Twenty‐Three Years of Landslide Activity in the European Alps–Part 2: Investigating Triggers and the Impacts of Meteorological Change on Landslide Occurrences

Key findings from this study

This research indicates that:

• Landslide activity in six high-occurrence Alpine massifs shifted toward earlier calendar dates, linked to 0.5–2°C temperature increases and changing precipitation patterns.
• Massifs with the highest landslide counts exhibited lower average air temperatures, higher annual precipitation, and steeper channel indices than lower-activity regions.
• Four distinct seasonal patterns of landslide occurrence occur across the Alpine domain, indicating complex interactions between local meteorology and slope stability.

Overview

This study analyzed 23 years of seismic records from 849 stations across the European Alps to catalog 926 seismogenic landslides and examine meteorological controls on landslide occurrence. Automated seismic data exploration identified landslides across 142 massifs defined by altitude and slope properties. The analysis quantified relationships between landslide activity and air temperature, precipitation, snow cover, and snowmelt patterns.

Methods and approach

The researchers applied automated seismic data exploration to instrumental records spanning 2000-2023. They stratified the European Alps into 142 massifs based on morphometric criteria and prioritized massifs with the highest landslide detection counts for detailed investigation. Monthly meteorological variables were extracted and cross-correlated with landslide occurrence before and after 2010 to assess temporal shifts in activity patterns.

Results

Six massifs contained more than 30 detected landslides, enabling robust temporal analysis. Massifs exhibiting the highest landslide occurrence demonstrated lower average air temperatures, elevated annual precipitation totals, and steeper channel gradients. The data revealed four distinct seasonal patterns of landslide activity within the study region.

Temporal analysis indicated a shift in landslide timing toward earlier calendar dates. This phenological shift correlates with documented regional air temperature increases of 0.5–2°C and concurrent changes in precipitation regimes. The magnitude of this shift varies across the six high-activity massifs.

Implications

Changing meteorological conditions drive observable shifts in Alpine landslide seasonality. Earlier onset of landslide activity may reflect accelerated snowmelt and modified rainfall timing rather than increased event frequency alone. Regional climate warming appears to decouple traditional seasonal patterns of slope failure from historical baselines.

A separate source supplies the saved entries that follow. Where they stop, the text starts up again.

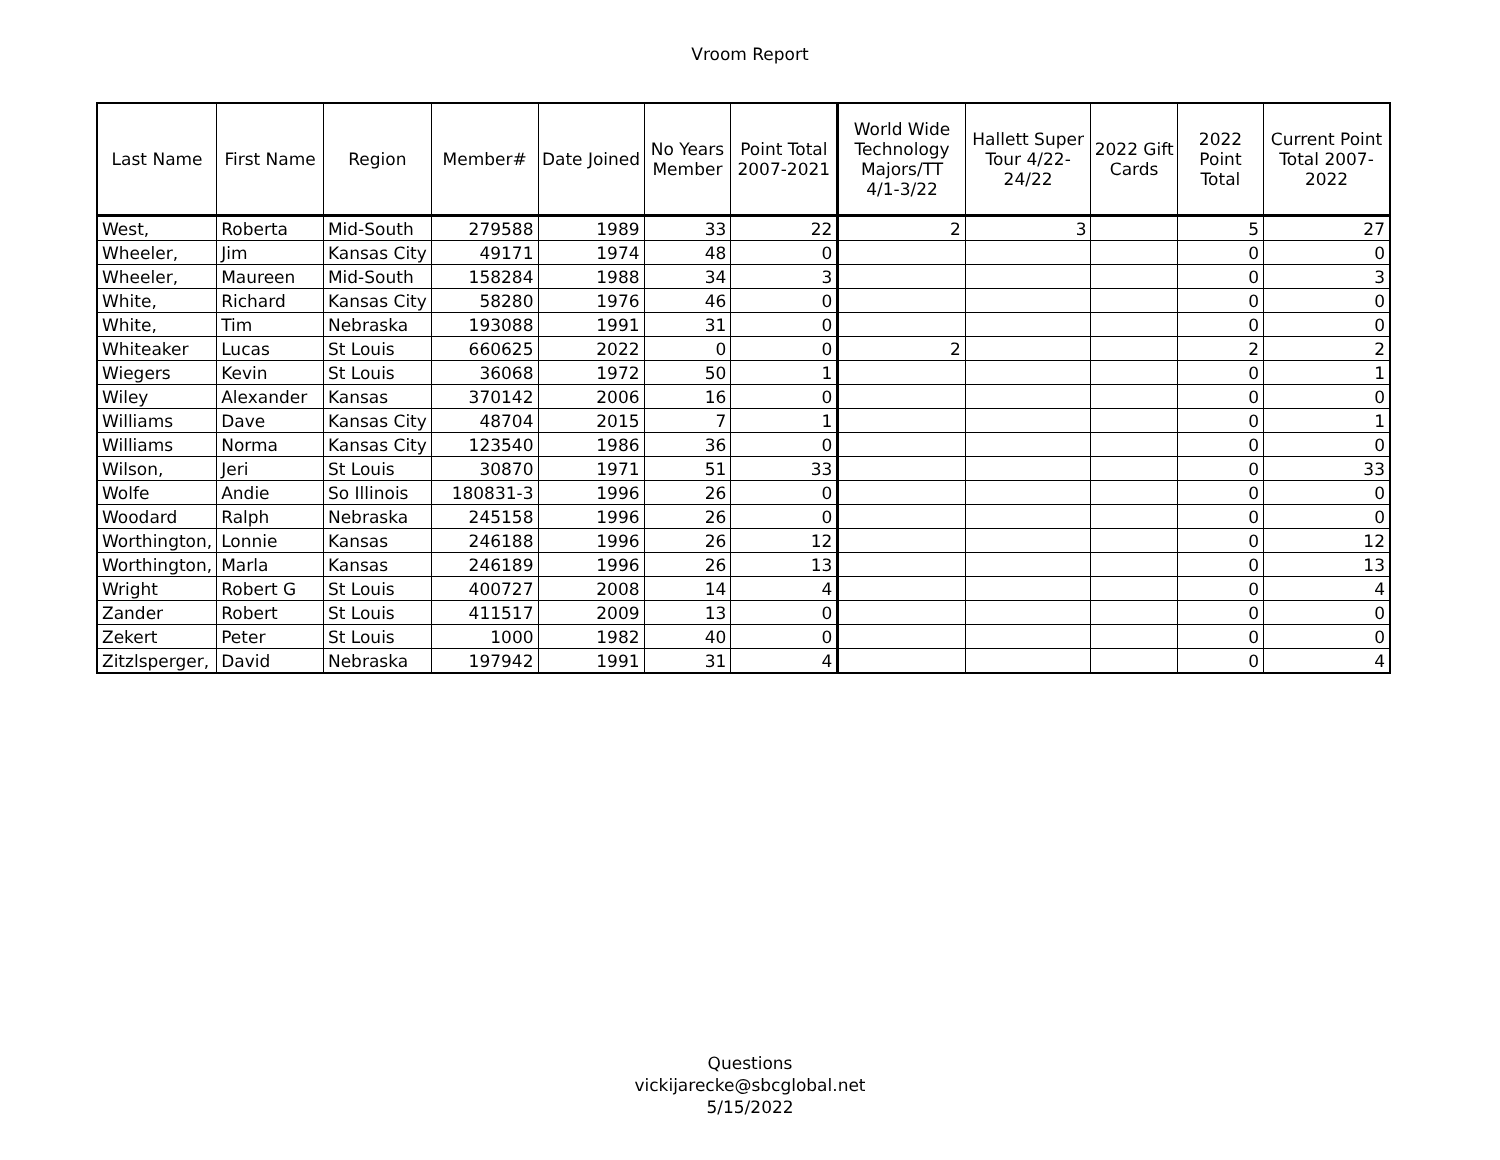Vroom Report
| Last Name | First Name | Region | Member# | Date Joined | No Years Member | Point Total 2007-2021 | World Wide Technology Majors/TT 4/1-3/22 | Hallett Super Tour 4/22-24/22 | 2022 Gift Cards | 2022 Point Total | Current Point Total 2007-2022 |
| --- | --- | --- | --- | --- | --- | --- | --- | --- | --- | --- | --- |
| West, | Roberta | Mid-South | 279588 | 1989 | 33 | 22 | 2 | 3 | | 5 | 27 |
| Wheeler, | Jim | Kansas City | 49171 | 1974 | 48 | 0 | | | | 0 | 0 |
| Wheeler, | Maureen | Mid-South | 158284 | 1988 | 34 | 3 | | | | 0 | 3 |
| White, | Richard | Kansas City | 58280 | 1976 | 46 | 0 | | | | 0 | 0 |
| White, | Tim | Nebraska | 193088 | 1991 | 31 | 0 | | | | 0 | 0 |
| Whiteaker | Lucas | St Louis | 660625 | 2022 | 0 | 0 | 2 | | | 2 | 2 |
| Wiegers | Kevin | St Louis | 36068 | 1972 | 50 | 1 | | | | 0 | 1 |
| Wiley | Alexander | Kansas | 370142 | 2006 | 16 | 0 | | | | 0 | 0 |
| Williams | Dave | Kansas City | 48704 | 2015 | 7 | 1 | | | | 0 | 1 |
| Williams | Norma | Kansas City | 123540 | 1986 | 36 | 0 | | | | 0 | 0 |
| Wilson, | Jeri | St Louis | 30870 | 1971 | 51 | 33 | | | | 0 | 33 |
| Wolfe | Andie | So Illinois | 180831-3 | 1996 | 26 | 0 | | | | 0 | 0 |
| Woodard | Ralph | Nebraska | 245158 | 1996 | 26 | 0 | | | | 0 | 0 |
| Worthington, | Lonnie | Kansas | 246188 | 1996 | 26 | 12 | | | | 0 | 12 |
| Worthington, | Marla | Kansas | 246189 | 1996 | 26 | 13 | | | | 0 | 13 |
| Wright | Robert G | St Louis | 400727 | 2008 | 14 | 4 | | | | 0 | 4 |
| Zander | Robert | St Louis | 411517 | 2009 | 13 | 0 | | | | 0 | 0 |
| Zekert | Peter | St Louis | 1000 | 1982 | 40 | 0 | | | | 0 | 0 |
| Zitzlsperger, | David | Nebraska | 197942 | 1991 | 31 | 4 | | | | 0 | 4 |
Questions
vickijarecke@sbcglobal.net
5/15/2022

These findings establish meteorological change as a primary driver of landslide hazard timing in mountainous terrain. Hazard assessment frameworks must incorporate dynamic seasonal thresholds rather than static climatological references. Massif-scale variability in response to climate forcing suggests that regional heterogeneity in slope properties and precipitation gradients modulates landslide sensitivity.

Scope and limitations

This summary is based on the study abstract and available metadata. It does not include a full analysis of the complete paper, supplementary materials, or underlying datasets unless explicitly stated. Findings should be interpreted in the context of the original publication.